まだまだぁ!
アサヒ、10歳になるオスのネザーランドドワーフ。
もう長いこと寝たきりの生活が続いているので、目元のバリカンと耳掃除(自分で手入れできないから)を定期的に行っている。
ご主人が1〜2ヶ月ごとに連れてきてくれるのだが、これがまた昭和の任侠映画から出てきたような口調で、話っぷりが実に男前。
どこかでドスの利いたBGMが流れてきそうな感じで、診察室に現れるたび、こちらも背筋が伸びる。
「おう、まだ生きてるようなら、また連れてくるわ〜」
言い草だけ聞くと、まるで“面倒見てやってる”風だが、長年の付き合いでわかっている。

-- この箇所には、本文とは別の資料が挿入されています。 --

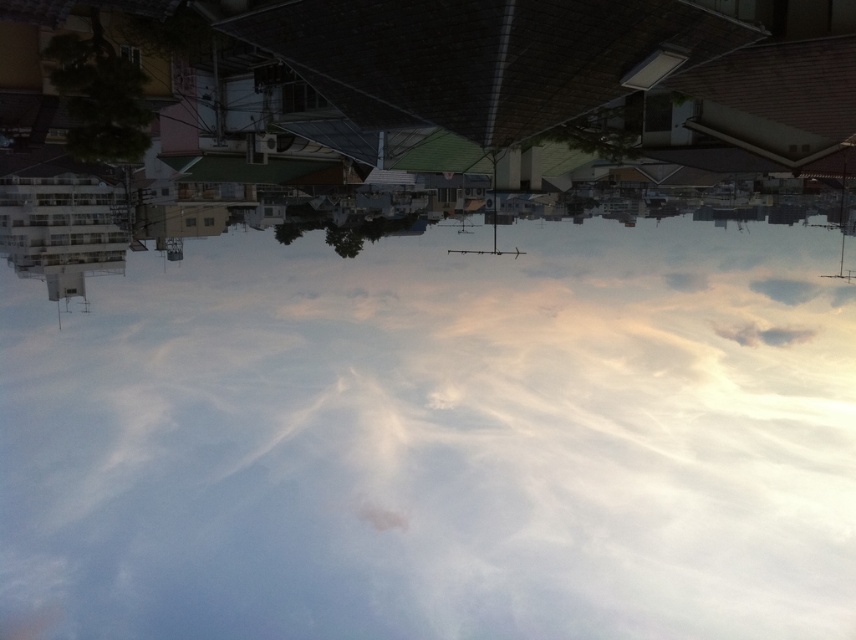
Is white cloud at upper center to the right of white fluffy cloud at upper right from the viewer's perspective?

In fact, white cloud at upper center is to the left of white fluffy cloud at upper right.

Does white cloud at upper center have a lesser height compared to white fluffy cloud at upper right?

In fact, white cloud at upper center may be taller than white fluffy cloud at upper right.

Which is behind, point (522, 472) or point (777, 332)?

Point (522, 472)

You are a GUI agent. You are given a task and a screenshot of the screen. Output one action in this format:
    pyautogui.click(x=<x>, y=<y>)
    Task: Click on the white cloud at upper center
    The height and width of the screenshot is (640, 856).
    Given the screenshot: What is the action you would take?
    pyautogui.click(x=428, y=422)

この人、見た目も言葉もゴツいけど、根っこの部分は限りなく優しい。
アサヒに話しかける声は、完全に“パパの声”なのだ。
「ペットと飼主は似る」っていうけれど、確かにアサヒも筋金入りの漢。
寝たきりでも、気合いで体を起こそうとする。
その姿は、まるで「まだ終わっちゃいねぇぞ」と言ってるみたいだ。
その根性、飼主譲り。
まだまだ長生きしてもらいやす。